The following is a reprint of an editorial appearing in the Monday, January 3, 2005 edition of the Plain Dealer about the Cleveland sustainability programs manager position.

The city of Cleveland is looking for someone to fill what Mayor Jane Campbell promises will be "a very cool job." It also promises to be a very busy job, and, if done right, a very significant one.

So, would you like to be Cleveland's first sustainability programs manager?

What's a sustainability programs manager, you ask? City and local environmental leaders have been brainstorming about such a job for nearly a year and have identified a list of responsibilities longer than a 10-year-old's letter to Santa.

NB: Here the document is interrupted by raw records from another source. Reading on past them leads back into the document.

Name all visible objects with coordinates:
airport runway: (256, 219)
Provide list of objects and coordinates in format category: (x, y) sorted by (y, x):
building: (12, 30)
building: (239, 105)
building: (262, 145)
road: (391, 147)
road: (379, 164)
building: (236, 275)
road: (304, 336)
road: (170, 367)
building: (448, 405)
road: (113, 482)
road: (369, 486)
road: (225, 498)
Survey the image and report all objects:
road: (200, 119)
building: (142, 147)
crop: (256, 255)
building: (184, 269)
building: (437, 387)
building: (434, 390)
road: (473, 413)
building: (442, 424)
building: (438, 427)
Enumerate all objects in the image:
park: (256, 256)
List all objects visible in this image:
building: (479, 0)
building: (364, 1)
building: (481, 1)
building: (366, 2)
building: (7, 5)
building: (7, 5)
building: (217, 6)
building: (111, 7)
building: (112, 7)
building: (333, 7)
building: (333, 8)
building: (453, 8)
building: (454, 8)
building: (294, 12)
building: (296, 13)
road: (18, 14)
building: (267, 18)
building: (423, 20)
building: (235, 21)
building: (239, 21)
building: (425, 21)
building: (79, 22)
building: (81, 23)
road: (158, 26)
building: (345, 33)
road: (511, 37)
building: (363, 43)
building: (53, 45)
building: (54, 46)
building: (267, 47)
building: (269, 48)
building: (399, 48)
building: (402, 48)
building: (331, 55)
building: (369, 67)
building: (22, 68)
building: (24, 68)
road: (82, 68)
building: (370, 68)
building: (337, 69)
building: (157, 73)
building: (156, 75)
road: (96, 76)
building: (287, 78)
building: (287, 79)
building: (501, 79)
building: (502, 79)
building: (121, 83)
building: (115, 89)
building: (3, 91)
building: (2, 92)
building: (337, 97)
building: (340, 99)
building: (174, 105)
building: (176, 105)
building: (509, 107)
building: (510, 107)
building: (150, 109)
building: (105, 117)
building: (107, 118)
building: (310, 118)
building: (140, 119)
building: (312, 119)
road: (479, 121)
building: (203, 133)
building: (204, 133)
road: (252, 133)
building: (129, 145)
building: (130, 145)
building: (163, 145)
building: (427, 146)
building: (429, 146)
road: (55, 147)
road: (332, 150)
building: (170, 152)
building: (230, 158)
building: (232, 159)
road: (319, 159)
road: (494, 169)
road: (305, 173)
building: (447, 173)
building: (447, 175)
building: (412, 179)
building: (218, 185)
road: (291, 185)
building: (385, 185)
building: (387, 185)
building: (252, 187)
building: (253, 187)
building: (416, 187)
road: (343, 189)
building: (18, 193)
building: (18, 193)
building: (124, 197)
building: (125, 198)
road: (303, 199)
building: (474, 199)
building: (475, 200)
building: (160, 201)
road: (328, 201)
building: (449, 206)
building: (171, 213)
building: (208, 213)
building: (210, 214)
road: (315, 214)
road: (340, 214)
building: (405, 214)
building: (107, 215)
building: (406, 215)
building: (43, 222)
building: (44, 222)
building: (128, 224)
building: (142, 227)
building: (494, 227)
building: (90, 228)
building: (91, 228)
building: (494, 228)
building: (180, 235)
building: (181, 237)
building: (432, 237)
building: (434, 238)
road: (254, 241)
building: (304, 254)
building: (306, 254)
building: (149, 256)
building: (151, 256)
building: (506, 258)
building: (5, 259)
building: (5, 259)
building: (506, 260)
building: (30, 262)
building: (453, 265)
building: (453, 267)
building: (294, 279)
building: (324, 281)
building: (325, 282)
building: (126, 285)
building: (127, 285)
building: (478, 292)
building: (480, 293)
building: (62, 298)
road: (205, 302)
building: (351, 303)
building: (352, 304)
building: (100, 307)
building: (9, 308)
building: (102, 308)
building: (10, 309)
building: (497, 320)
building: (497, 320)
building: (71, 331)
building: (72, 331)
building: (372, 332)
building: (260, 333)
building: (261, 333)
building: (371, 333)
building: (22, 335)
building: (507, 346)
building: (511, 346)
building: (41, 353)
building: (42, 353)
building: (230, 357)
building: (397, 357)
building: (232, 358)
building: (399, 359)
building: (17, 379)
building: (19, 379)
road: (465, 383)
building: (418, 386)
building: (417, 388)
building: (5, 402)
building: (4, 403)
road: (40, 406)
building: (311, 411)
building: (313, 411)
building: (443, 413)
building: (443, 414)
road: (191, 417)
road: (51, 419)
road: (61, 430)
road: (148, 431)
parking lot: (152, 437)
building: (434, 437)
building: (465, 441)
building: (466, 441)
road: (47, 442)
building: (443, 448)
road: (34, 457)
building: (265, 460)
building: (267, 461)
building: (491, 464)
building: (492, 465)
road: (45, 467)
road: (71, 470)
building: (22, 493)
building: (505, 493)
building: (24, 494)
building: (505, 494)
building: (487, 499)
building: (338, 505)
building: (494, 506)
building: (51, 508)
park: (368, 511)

For starters, they expect the winning candidate to lead a comprehensive review of city operations aimed at identifying how to make them more energy-efficient and eco-friendly. Changing how Cleveland maintains its scores of buildings and hundreds of vehicles alone should present ample opportunities for saving money and reducing pollution.

Among the other possible tasks for the sustainability czar: making city purchasing and recycling practices more environmentally sound, drafting a green building code, helping to coordinate efforts of the many sustainability groups that already exist in Cleveland and encouraging people and businesses throughout the region to consider the long-rang environmental and social impacts of what they do. Virtually anything from advocating for better bike lanes to recruiting green technology firms can fit under the new job's broad mandate.

The post will pay between $45,000 and $60,000, and be housing in the Public Utilities Department. Money to cover the first two years of the sustainability initiative will come from the Cleveland and George Gund foundations. After that, Campbell predicts, the sustainability office can essentially operate on the money it will be saving the city. Sound far-fetched? Consider this: The mayor projects that simply installing energy-efficient bulbs in the city's traffic signals could save $350,000 a year.

Several cities, notably Chicago and Portland, have committed to "going green." But the movement remains relatively young, and there is plenty of room for Cleveland to establish itself as a leader and innovator. Doing so will require a new civic mindset, but it will also make this a better place to live, play and do business. And that can be one of the magnets for the young talent that this region needs to ensure future prosperity.

Campbell hopes to have her sustainability manager in place by early this year. In the right hands, this could be a vitally important job. And also a very cool one.